Send types (safe to move to another thread): all primitives, string, Heap<T>, Vec<T>, HashMap<K,V>, structs/enums where all fields are Send, and any struct annotated with @send.

Sync types (safe to share via &T across threads): same rules, checked via @sync.

milo
// Compiles — i64 and string are Send
let msg = "hello"
let t = Thread.spawn((): void => { print(msg) })!

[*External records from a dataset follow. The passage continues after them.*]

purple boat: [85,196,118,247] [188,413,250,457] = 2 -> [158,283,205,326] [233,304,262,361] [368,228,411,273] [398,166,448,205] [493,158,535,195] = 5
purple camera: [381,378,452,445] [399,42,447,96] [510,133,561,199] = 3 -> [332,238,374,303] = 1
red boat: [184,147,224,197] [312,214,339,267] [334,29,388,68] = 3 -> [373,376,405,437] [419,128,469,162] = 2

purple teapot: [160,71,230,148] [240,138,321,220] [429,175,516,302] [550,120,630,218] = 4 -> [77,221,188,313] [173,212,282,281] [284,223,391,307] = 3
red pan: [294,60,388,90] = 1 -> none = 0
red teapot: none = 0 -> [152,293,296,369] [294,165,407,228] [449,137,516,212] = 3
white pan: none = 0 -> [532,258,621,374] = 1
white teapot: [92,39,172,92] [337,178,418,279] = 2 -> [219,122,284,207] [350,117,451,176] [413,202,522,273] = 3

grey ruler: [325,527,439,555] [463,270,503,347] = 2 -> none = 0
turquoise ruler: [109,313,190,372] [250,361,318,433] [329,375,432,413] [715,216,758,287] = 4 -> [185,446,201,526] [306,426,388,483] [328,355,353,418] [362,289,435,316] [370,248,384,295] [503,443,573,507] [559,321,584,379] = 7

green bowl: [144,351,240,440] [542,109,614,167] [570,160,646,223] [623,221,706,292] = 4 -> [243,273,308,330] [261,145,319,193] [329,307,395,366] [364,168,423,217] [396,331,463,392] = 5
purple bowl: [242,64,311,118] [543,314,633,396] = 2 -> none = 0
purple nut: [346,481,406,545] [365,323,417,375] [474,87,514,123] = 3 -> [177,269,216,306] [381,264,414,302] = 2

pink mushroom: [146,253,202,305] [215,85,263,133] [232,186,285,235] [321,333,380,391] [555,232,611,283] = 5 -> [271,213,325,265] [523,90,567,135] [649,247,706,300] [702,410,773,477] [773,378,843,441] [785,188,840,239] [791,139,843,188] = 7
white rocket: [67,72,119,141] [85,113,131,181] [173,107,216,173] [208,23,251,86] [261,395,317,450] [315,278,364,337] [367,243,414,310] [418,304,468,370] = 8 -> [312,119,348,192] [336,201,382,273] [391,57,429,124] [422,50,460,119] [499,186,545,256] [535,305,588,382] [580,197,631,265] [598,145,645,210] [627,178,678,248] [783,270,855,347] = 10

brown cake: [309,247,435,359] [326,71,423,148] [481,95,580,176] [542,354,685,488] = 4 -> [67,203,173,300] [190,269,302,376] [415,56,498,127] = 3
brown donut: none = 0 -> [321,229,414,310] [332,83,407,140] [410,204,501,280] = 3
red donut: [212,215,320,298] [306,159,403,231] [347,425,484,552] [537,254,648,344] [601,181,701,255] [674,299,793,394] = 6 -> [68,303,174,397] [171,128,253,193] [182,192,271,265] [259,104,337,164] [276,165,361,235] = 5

// Compile error — *u8 is not Send
var x: i32 = 42
unsafe {
    let p = (&x) as *u8
    let t = Thread.spawn((): void => {    // error: cannot send 'p' of type '*u8'
        print(p as i64)
    })!
}

Channels

Bounded FIFO channels for streaming values between threads. Use channels when a producer sends many values over time — for one-shot results, prefer Promise.

milo
from "std/thread" import { Thread }
from "std/sync" import { Channel }

var ch = Channel<i64>.new(8)!

let t = Thread.spawn(move (): void => {
    ch.send(10)!
    ch.send(20)!
    ch.close()
})!

for val in ch {
    print(val)
}
t.join()!
ch.destroy()

Call close() to signal no more values — remaining items are delivered before iteration ends. Non-blocking variants are also available:

milo
ch.trySend(42)       // returns true if sent, false if full
ch.tryRecv()         // returns Option<T> — None if empty

Shared State

Mutex

milo
from "std/sync" import { Mutex }

let m = Mutex.new()!
var x: i64 = 0
m.withLock((): void => {
    x = 42
})!
m.destroy()

RwLock

Multiple concurrent readers OR one exclusive writer:

milo
from "std/sync" import { RwLock }

let rw = RwLock.new()!
rw.withReadLock((): void => { /* read shared data */ })!
rw.withWriteLock((): void => { /* write shared data */ })!
rw.destroy()

Atomics

Lock-free atomic types for cross-thread counters and flags. All operations use sequential consistency.

milo
from "std/sync" import { AtomicI64 }

let counter = AtomicI64.new(0)
counter.add(1)
print(counter.load())   // 1
counter.destroy()

AtomicI64 and AtomicBool are @send + @sync.

Which to Use

NeedReach for
Run something and get a result backPromise(fn)
Run N things, collect all resultsPromise.all()
First-to-finish wins, or timeoutPromise.race()
Fire-and-forget background workTask.spawn()
Stream many values between threadsChannel<T> with close() + for val in ch
CPU-heavy work on dedicated OS threadsThread.spawn()
Shared mutable stateMutex or RwLock
Lock-free counters / flagsAtomicI64, AtomicBool

Start with Promise. Drop to channels or threads when you need streaming or OS-level control.